En outre, les dispositions contractuelles doivent être soigneusement examinées du point de vue du partage des risques, comme le pouvoir du MEMR de revoir les prix et les clauses d'indemnisation dans le cas où la quantité de déchets fournis ne correspondrait pas à la quantité contractuelle.

Répondre aux besoins transfrontaliers du secteur de l'électricité

Pour les entreprises intéressées par le commerce transfrontalier de l'électricité, comme l'exportation d'électricité vers Singapour, il est essentiel d'établir une relation avec PLN.
Il est nécessaire de clarifier à l'avance les questions qui se poseront lors des négociations contractuelles, telles que la tarification, la répartition des risques et les mécanismes de règlement des différends, dans le cadre du programme d'exportation via le PLN.

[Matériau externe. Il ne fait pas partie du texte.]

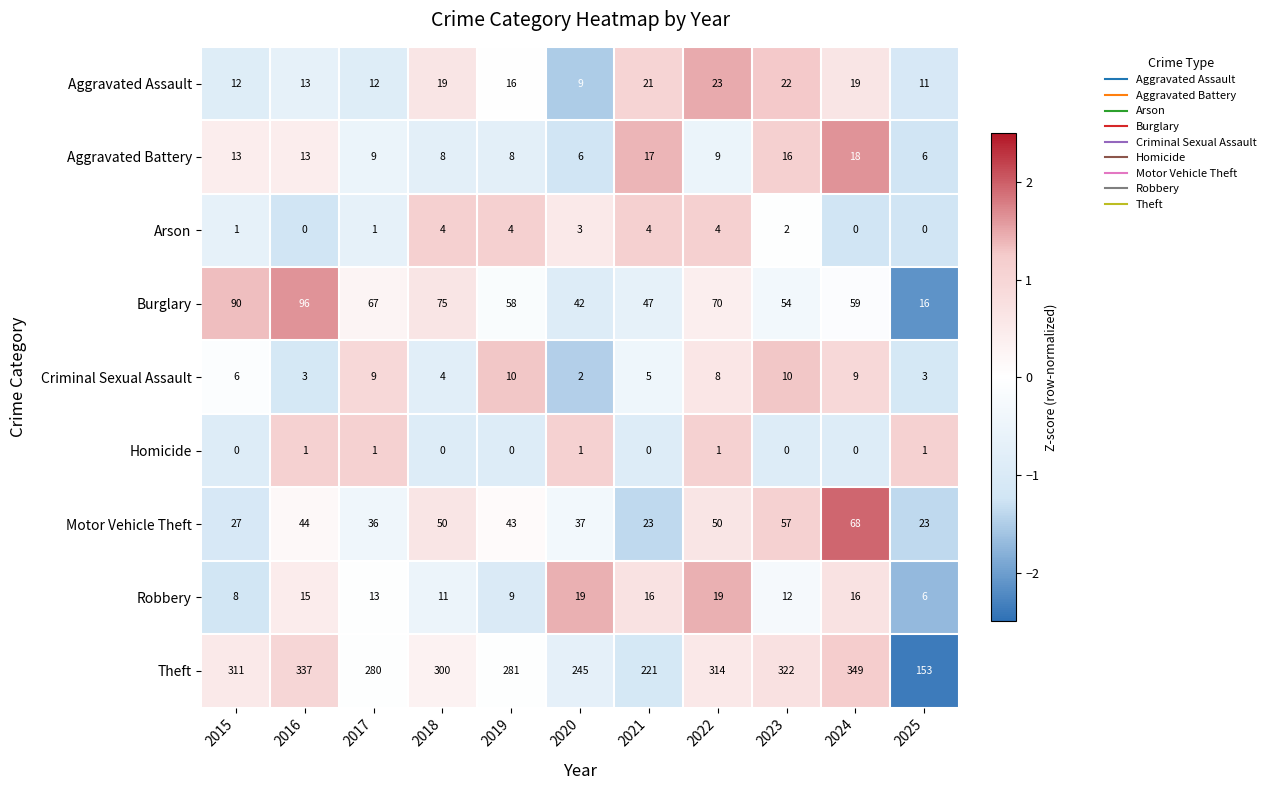

How many series are shown in this chart?

9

Comprendre le processus d'octroi de licences

L'introduction de la politique de guichet unique par le biais du système PTSP devrait unifier les procédures d'octroi de licences, mais il faudra probablement un certain temps avant qu'elle ne devienne effectivement opérationnelle.
Il est important de suivre en permanence l'évolution des réglementations d'application pertinentes et d'obtenir l'appui d'experts locaux lorsque cela s'avère nécessaire.

résumé

Le décret présidentiel n° 109 et le décret gouvernemental n° 40 de l'Indonésie, publiés en octobre 2025, marquent un tournant important dans la politique énergétique du pays.

La réforme de la réglementation sur la valorisation énergétique des déchets offre un cadre pratique permettant de traiter simultanément les questions environnementales et de promouvoir l'introduction des énergies renouvelables, et la légalisation du commerce transfrontalier d'électricité peut être considérée comme un pas vers l'intégration énergétique au sein de la région de l'ASEAN.

En revanche, de nombreux obstacles pratiques subsistent, tels que la position monopolistique de PLN, le manque de transparence du mécanisme de tarification et l'absence de réglementation d'application.
Pour que les entreprises japonaises puissent tirer parti de ces nouvelles réglementations et saisir les opportunités commerciales, une analyse approfondie des aspects juridiques, financiers et techniques, ainsi qu'une communication étroite avec les autorités locales et les partenaires, seront essentielles.
Il sera probablement nécessaire de continuer à se tenir au courant des dernières tendances en matière de réglementation énergétique en Indonésie.